The circumfetence of a field is 360km. Three cyclist run 48km, 60km and 72km a day. When will they meet again
Answers
Circumference of the field (circle)=360 km
For the first cyclist:-
He covers 48 km in a day, so he will cover 360 km in (1/48×360) days
= 7.5 days
=180 hours
For the second cyclist:-
He covers 60 km in a day, so he will cover 360 km (1/60×360) days
= 6 days
=144 hours
For the third cyclist:-
He covers 72 km in a day, so he will cover 360 km in (1/72×360) days
=5 days
=120 hours
Now, the LCM of 180, ,144 and 120 is 30.
So, they all will meet again after 30 days.
Verification:-
In 30 days first cyclist will travel = 30/7.5= 4 rounds
In 30 days 2nd cyclist will travel = 30/6= 5 rounds
In 30 days third cyclist will travel = 30/5 = 6 rounds
So, after 30 days all the three cyclists will meet at start point.
Given,
circumfetence of a field is 360km,
Three cyclist run 48km, 60km and 72km a day.

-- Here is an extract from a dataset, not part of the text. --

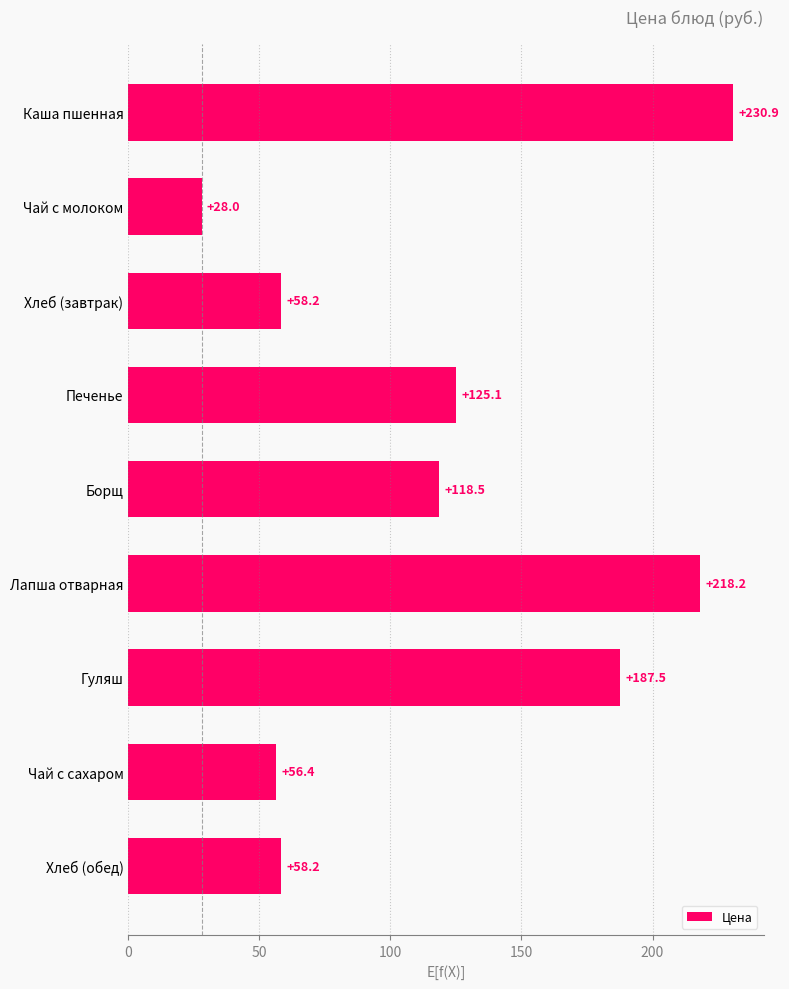

What is the average value?

120.1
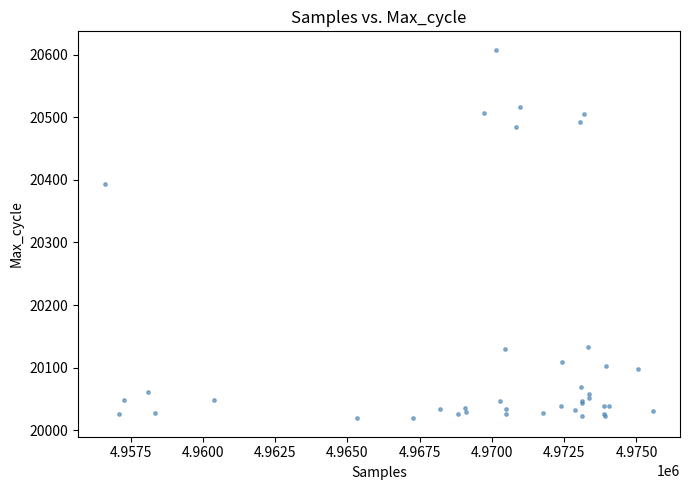

What Y value in the scatter plot is closest to 20313?

20393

So the distance covered by the first cyclist every day is = 48 km
The number of days taken by the first cyclist to cover the round = 360/48 = 7.5days
1day ------ 24 hours
7.5 days ----- ?
=7.5×24
=180 hours
The distance covered by the second cyclist in a day = 60 km
The number of days taken by the second cyclist to cover the round = 360/60 = 6 days
1day ---- 24 hours
6 days ---- ?
=6×24
=144 hours
The distance covered by the third cyclists in a day is = 72 km
The number of days taken by the thrid cyclist to cover the round = 360/72 = 5 days
1 day ---- 24 hours
5 days ---- ?
=5×24
=120 hours
Now let us take the L.C.M of 180, 144, 120.
We get LCM = 720 hours
= 720/ 24
= 30 days
So,Therefore When will they meet again is 30 days.